In the book of Acts, Luke introduces Saul dramatically as the someone who not only participated in the stoning of Stephen, but as an authority who gave approval for the execution. After Stephen delivers a prophetic speech in Acts 7 and describes his fellow Jews as a stiff-necked generation, like the tribes of Israel in the wilderness. He is seized by an angry crowd, taken outside the city and stoned. This is not a legal action, it is a lynching! Saul approved of this execution (Acts 8:1). Whether Saul was a legal representative of the Sanhedrin is unclear, but the verb can be used for legal approval (see, for example, 1 Maccabees 1:57). Luke describes Saul as “ravaging the church” (λυμαίνω, Acts 8:3), a word which is used of violent actions in war (Josephus, JW 4.534). Much later Paul described his persecution of the church as being zealous for the traditions of his Fathers (Gal 1:14). Like Elijah against the priests of baal, Paul burned with zeal and tried to destroy the church (Gal 1:22-23, Phil 3:6).
One problem for modern readers is a misunderstanding about what Saul was doing. We tend to read modern persecution of Christians into the passage, or maybe lurid scenes from old movies of Nero throwing the saints to the lions. Nor should we think of rabbi Saul like a Puritan going going door-to-door to root out the heretics. Stephen was teaching Jesus was the messiah and in some way replaces worship in the Temple. The High Priest executed Jesus unjustly but God raised Jesus from the dead, proving he was in fact the messiah. Saul saw all this as a dangerous defection from the Law and could result in the judgment of God.
What was it about Stephen’s speech that pushed Saul to such a violent response?
Some scholars explain this violent reaction by taking later issues and forcing them into Acts 7. For example, some have argued the Jewish Christians were accepting Gentiles into the synagogue without circumcision.

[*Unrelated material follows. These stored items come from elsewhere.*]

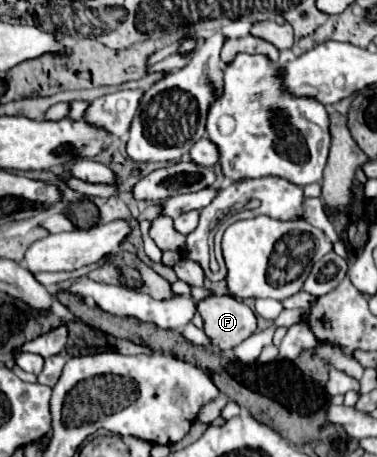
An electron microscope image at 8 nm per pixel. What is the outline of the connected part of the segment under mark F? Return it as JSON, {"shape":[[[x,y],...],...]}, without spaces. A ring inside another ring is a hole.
{"shape":[[[214,295],[200,301],[198,311],[204,319],[206,335],[214,341],[214,345],[218,345],[220,351],[232,349],[256,331],[254,311],[234,297]]]}

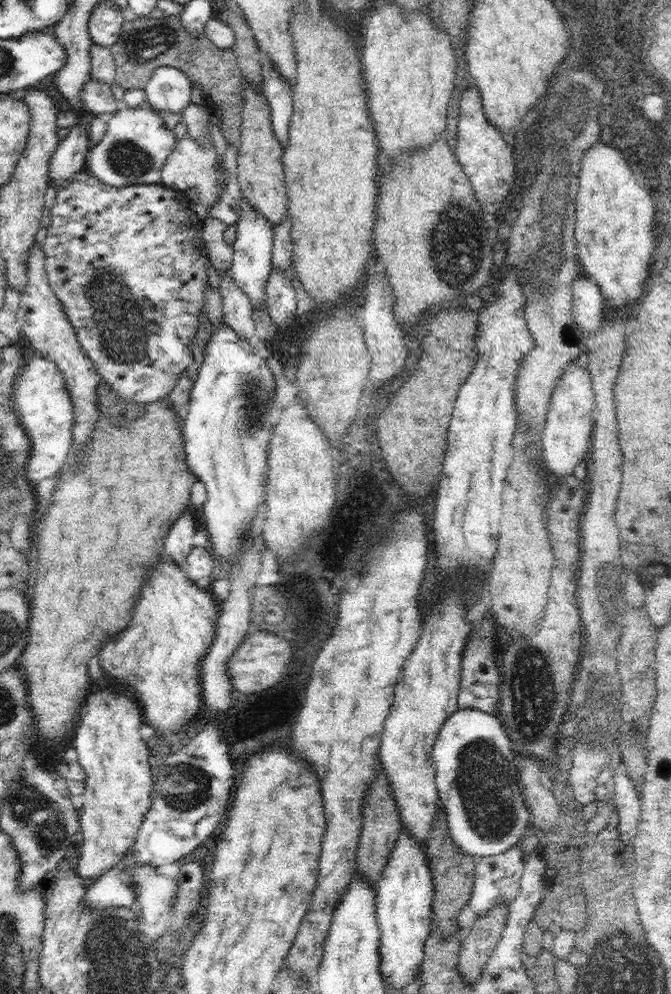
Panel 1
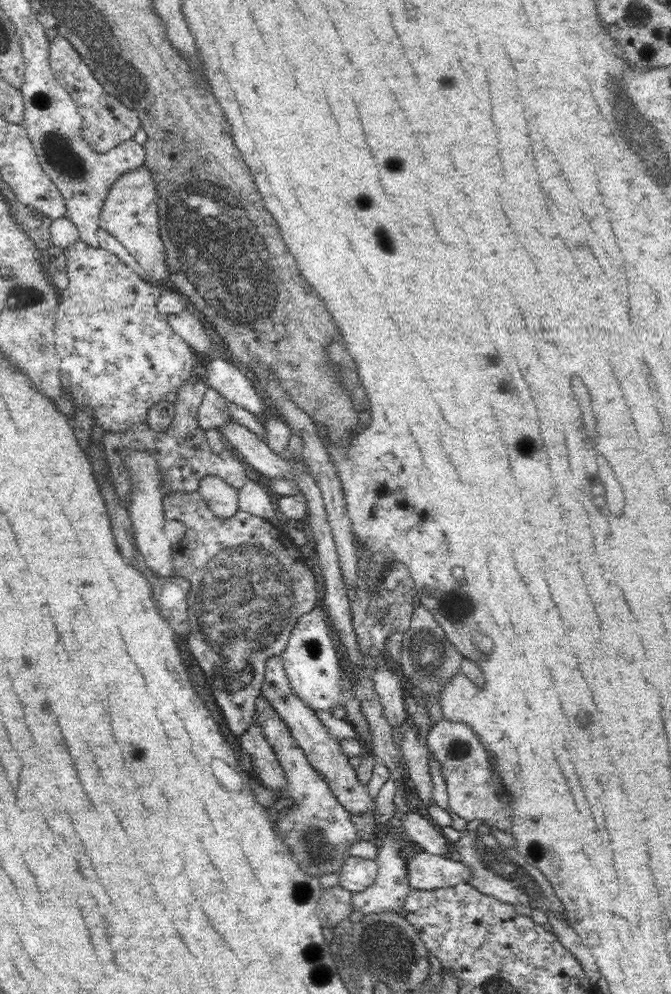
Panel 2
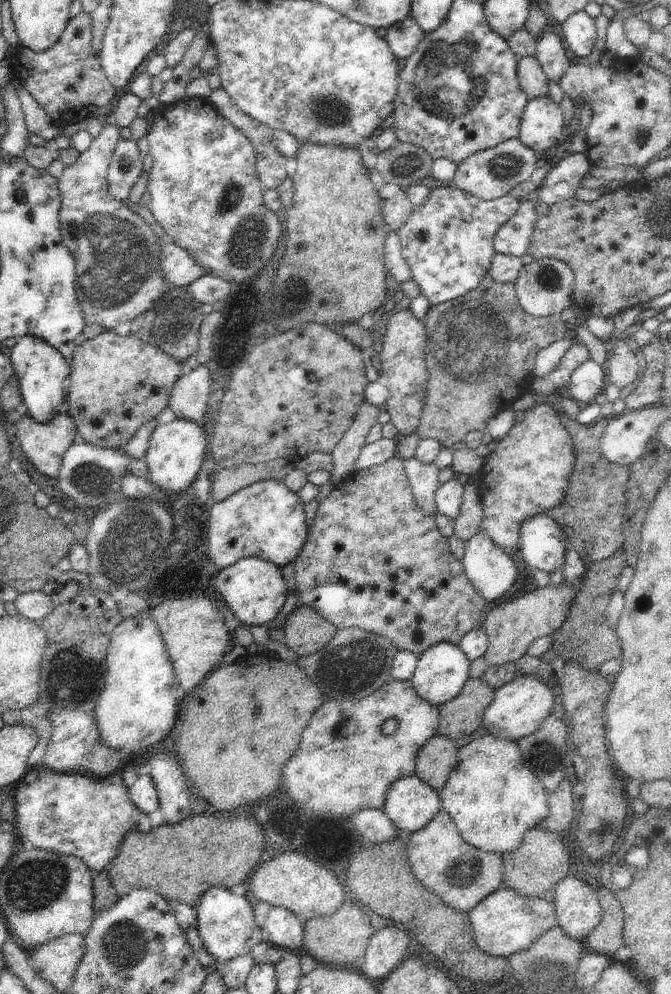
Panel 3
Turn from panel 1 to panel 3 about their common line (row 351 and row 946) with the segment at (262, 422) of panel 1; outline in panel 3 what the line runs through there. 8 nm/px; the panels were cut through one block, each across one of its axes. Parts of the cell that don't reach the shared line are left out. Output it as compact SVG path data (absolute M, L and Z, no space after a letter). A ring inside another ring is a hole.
M224 887L209 888L197 906L197 929L206 950L215 956L221 966L237 956L250 954L256 945L263 943L262 928L254 916L250 902L245 896L236 895Z

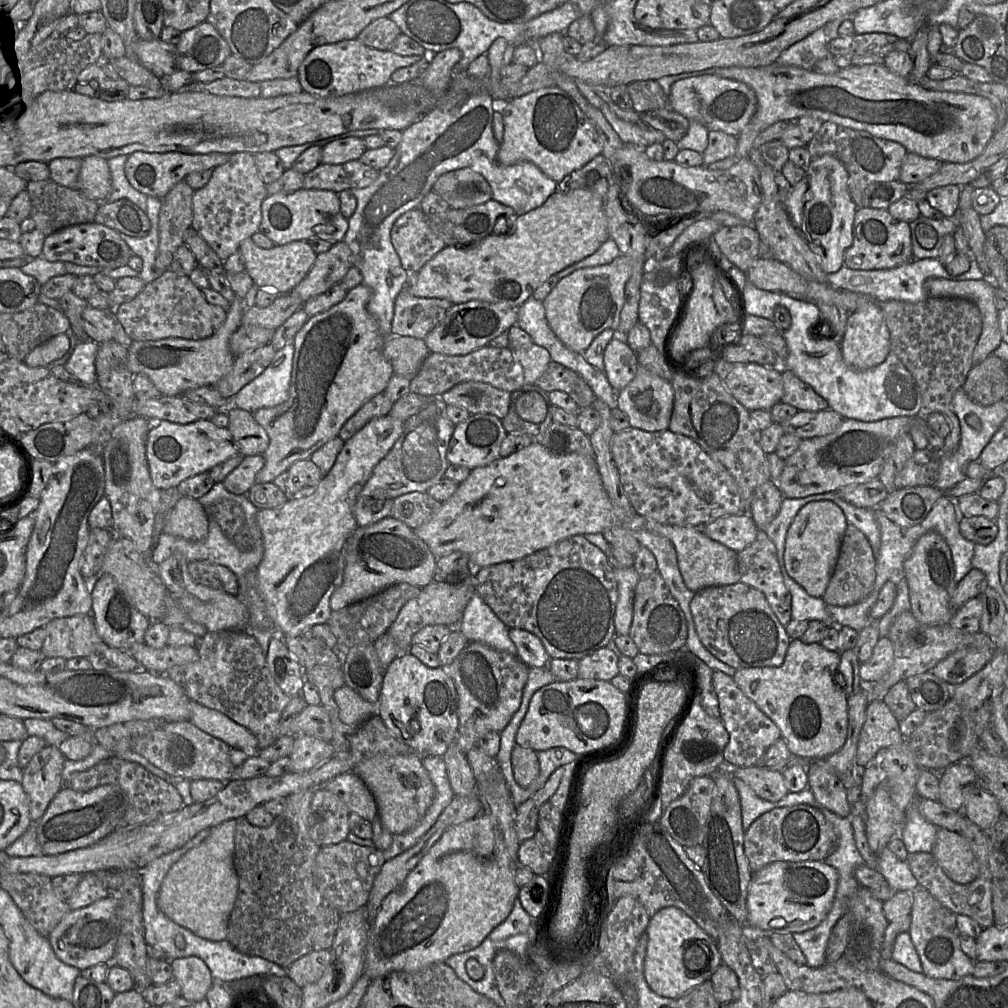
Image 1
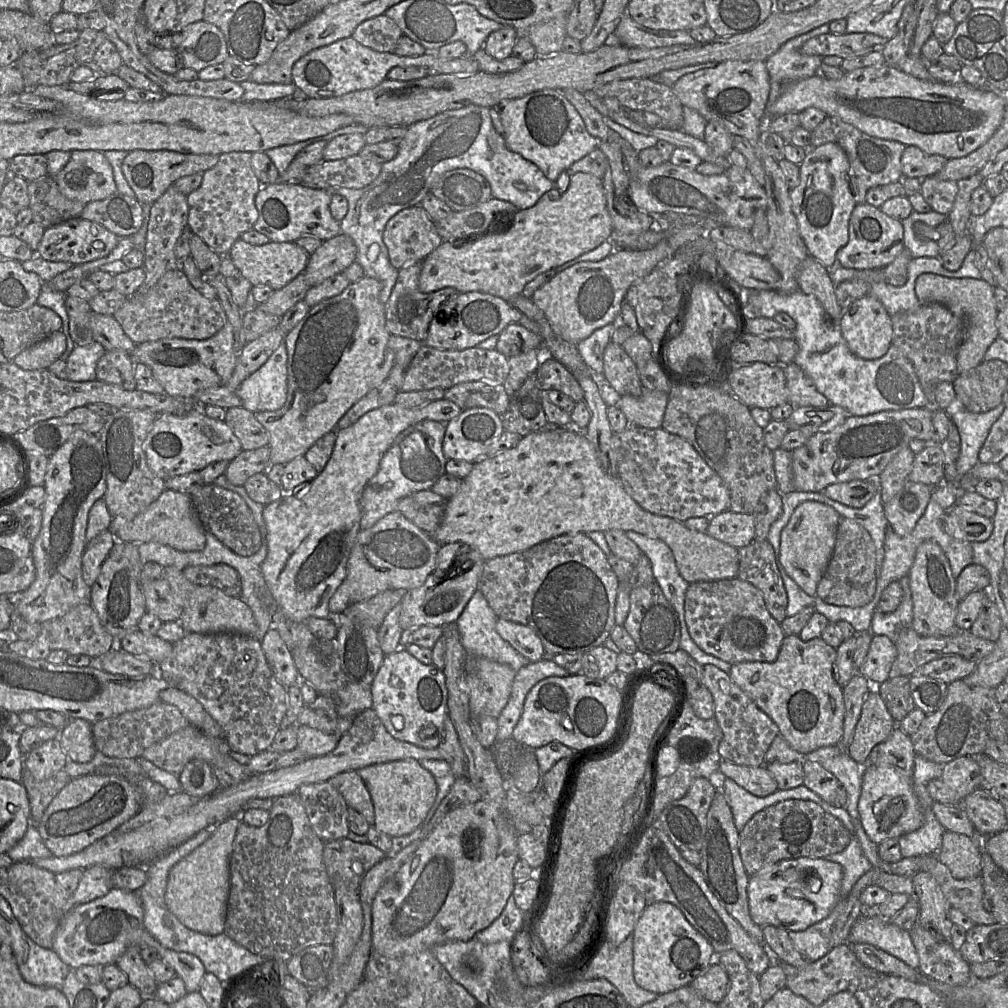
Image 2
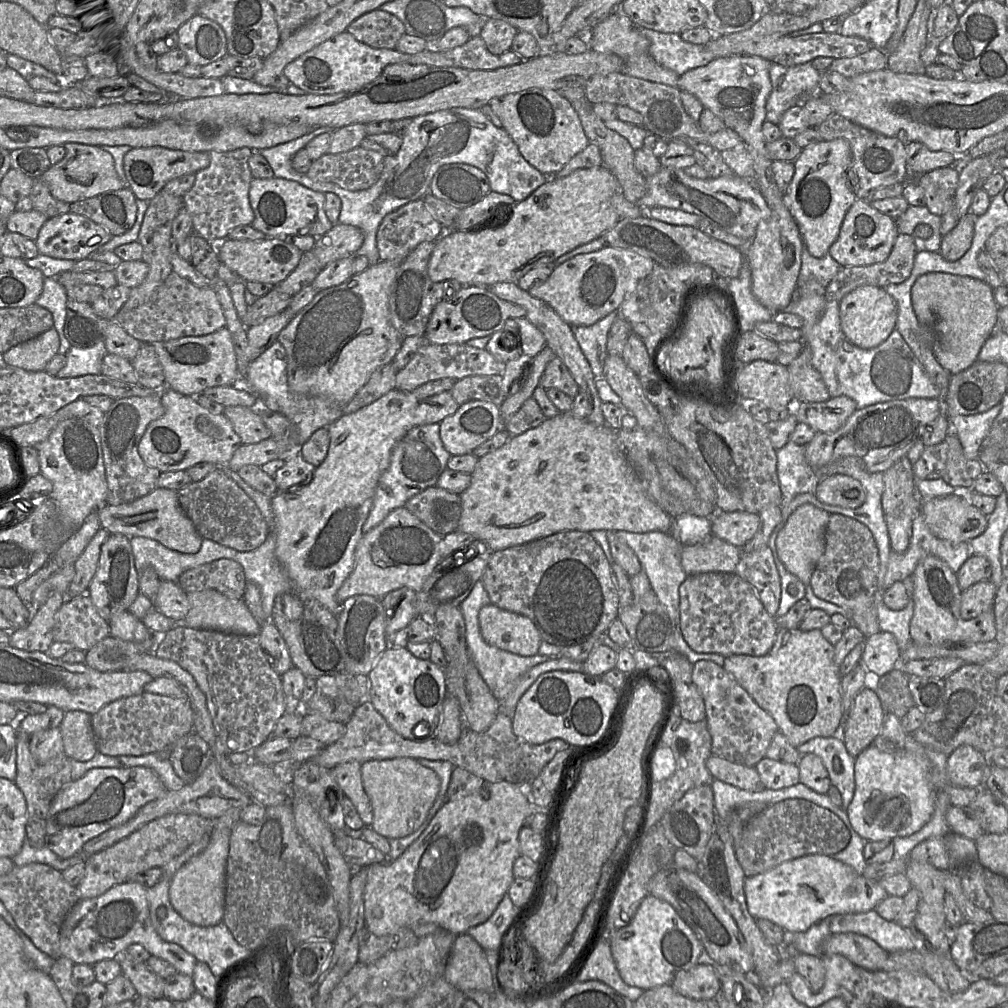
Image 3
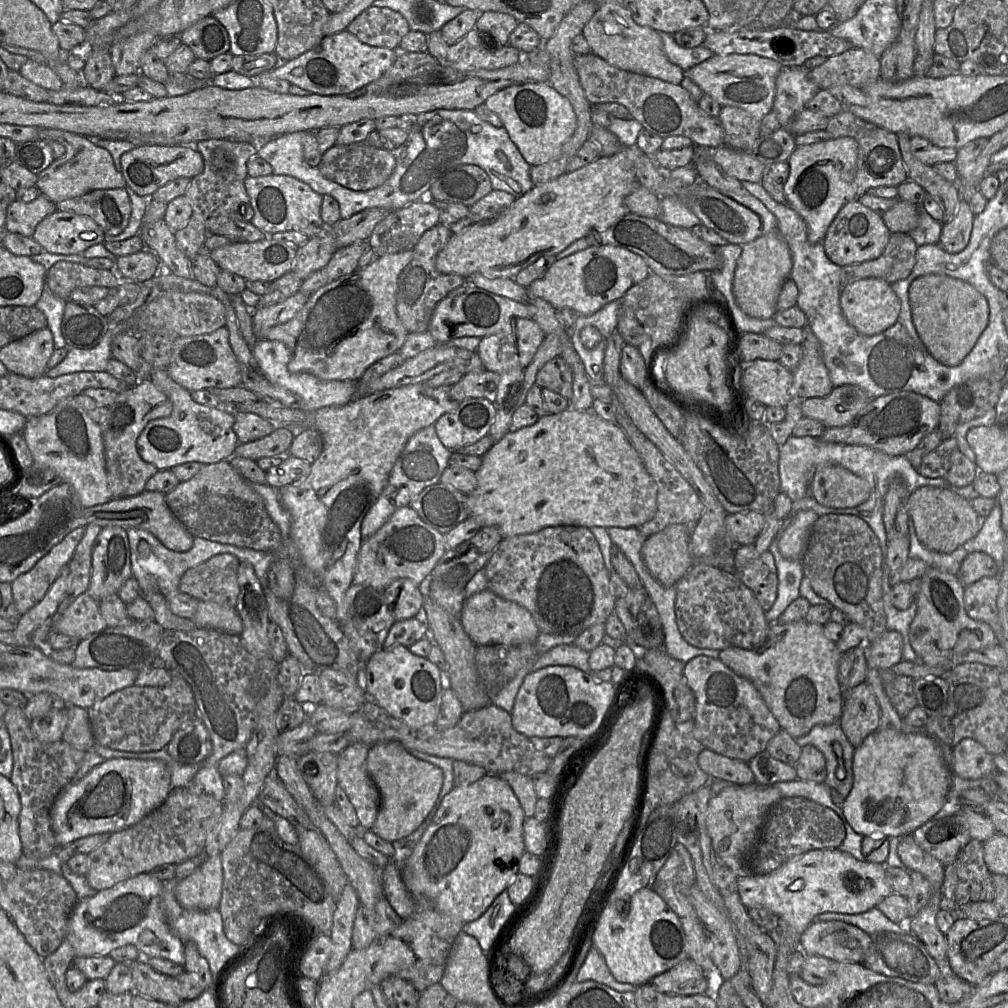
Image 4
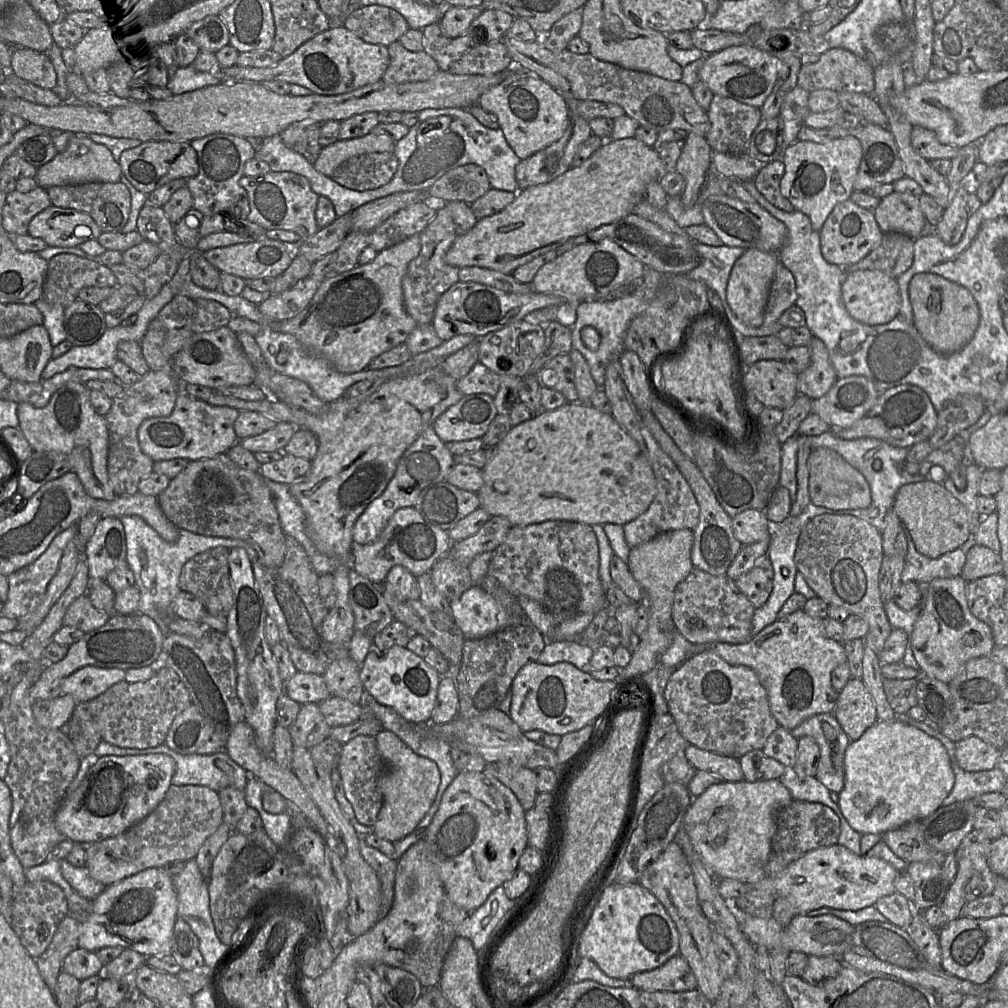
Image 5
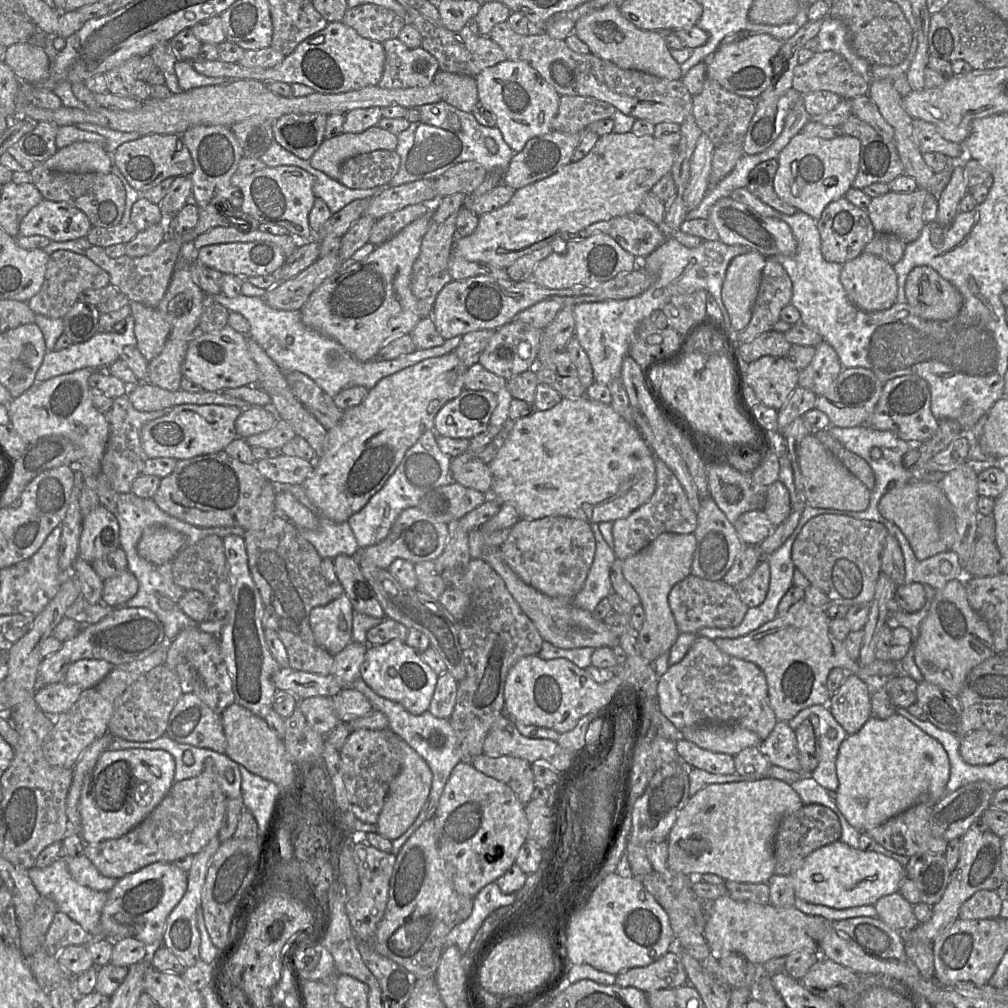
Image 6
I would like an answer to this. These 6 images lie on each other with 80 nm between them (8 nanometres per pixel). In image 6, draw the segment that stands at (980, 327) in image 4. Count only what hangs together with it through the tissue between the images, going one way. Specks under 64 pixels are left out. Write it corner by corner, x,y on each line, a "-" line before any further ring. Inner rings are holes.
916,266
911,270
905,295
913,311
929,321
953,319
963,305
959,290
929,266

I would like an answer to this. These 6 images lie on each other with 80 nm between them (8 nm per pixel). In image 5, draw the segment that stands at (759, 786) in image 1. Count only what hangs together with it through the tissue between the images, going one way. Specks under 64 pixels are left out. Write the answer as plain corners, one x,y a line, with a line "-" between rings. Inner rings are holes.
689,745
685,749
685,756
696,770
719,775
726,782
744,780
744,774
737,758
722,756
694,745

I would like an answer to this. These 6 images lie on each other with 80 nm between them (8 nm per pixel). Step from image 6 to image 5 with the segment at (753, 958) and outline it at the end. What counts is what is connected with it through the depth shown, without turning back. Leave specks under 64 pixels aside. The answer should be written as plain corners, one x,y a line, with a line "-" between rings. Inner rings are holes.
736,899
725,900
750,943
755,947
762,946
769,952
782,948
789,952
802,952
807,956
840,958
852,945
854,926
833,915
796,914
787,926
782,927
773,917
759,918
742,911
735,903

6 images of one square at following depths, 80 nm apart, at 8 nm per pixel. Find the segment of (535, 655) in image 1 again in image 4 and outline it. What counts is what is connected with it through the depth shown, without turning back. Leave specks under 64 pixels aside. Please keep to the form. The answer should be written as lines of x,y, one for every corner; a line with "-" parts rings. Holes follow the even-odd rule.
489,589
473,594
464,601
459,620
465,633
475,645
534,644
540,633
527,609
515,602
500,598

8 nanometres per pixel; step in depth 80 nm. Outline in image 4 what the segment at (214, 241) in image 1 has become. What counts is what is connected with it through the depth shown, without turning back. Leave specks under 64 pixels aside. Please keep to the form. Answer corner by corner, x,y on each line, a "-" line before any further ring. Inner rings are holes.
208,139
197,142
195,148
204,160
202,173
191,179
185,193
193,213
199,215
209,234
227,221
251,222
254,212
245,188
248,177
247,162
256,155
256,144
251,141

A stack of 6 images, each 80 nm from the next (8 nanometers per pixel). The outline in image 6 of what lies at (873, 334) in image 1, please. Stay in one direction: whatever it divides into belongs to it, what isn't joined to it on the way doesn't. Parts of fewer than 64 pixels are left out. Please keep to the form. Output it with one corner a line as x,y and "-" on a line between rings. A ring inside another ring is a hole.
863,252
842,265
840,281
849,300
865,312
878,312
891,308
897,302
898,285
894,266
876,255

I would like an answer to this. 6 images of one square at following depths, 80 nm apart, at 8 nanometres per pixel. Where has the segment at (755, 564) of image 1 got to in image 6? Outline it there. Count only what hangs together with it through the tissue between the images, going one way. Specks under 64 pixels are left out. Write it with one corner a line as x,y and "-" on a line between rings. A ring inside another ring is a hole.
762,559
755,570
735,588
740,600
751,608
765,600
769,584
770,566
767,559

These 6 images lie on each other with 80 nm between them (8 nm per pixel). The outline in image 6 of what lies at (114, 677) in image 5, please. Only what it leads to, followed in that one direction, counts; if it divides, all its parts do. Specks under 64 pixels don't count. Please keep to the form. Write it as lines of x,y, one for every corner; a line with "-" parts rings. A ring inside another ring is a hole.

This seems unlikely since there is no reference at all to Gentile mission by the Jerusalem Church until Acts 10. God-fearering Gentiles were accepted into the synagogue without circumcision, so it is unlikely this would be a problem for Paul.
Similarly, some argue Gentile believers were breaking food laws. This is unlikely for the same reasons as the first. There is no evidence of Gentile converts in the pre-Pauline period. Jewish and Gentiles sharing meals is a problem in the book of Galatians, but that is as many as fifteen years after the stoning of Stephen.
A more likely motivation is the possible political and social problems caused by the preaching of a crucified messiah. How would this sound to the Gentiles, especially the Romans? Could this be an accusation against and a possible rally-point for anti-Roman activity? The problem here once again is the lack of evidence for preaching anything to Gentile audiences. The early apostolic mission prior to the stoning of Stephen was confined to the temple area and the city of Jerusalem in general.
It is best to see Saul opposing the Apostolic teaching as a false and potentially dangerous teaching about the messiah. For Rabbi Saul, the very idea Jesus was the Messiah was absurd. Because Jesus was crucified (“hung on a tree”) he was under the curse of the Law. Saul’s motivation is to correct this false teaching within Judaism, using the synagogue punishment system itself. Paul sees himself as a reformer within Second Temple Judaism. He represents the high priest (who approved of the execution of Jesus) and reacted with violence against those who argued this the condemned rabbi Jesus was the Messiah and that worship of Jesus is superior to worship in the Temple.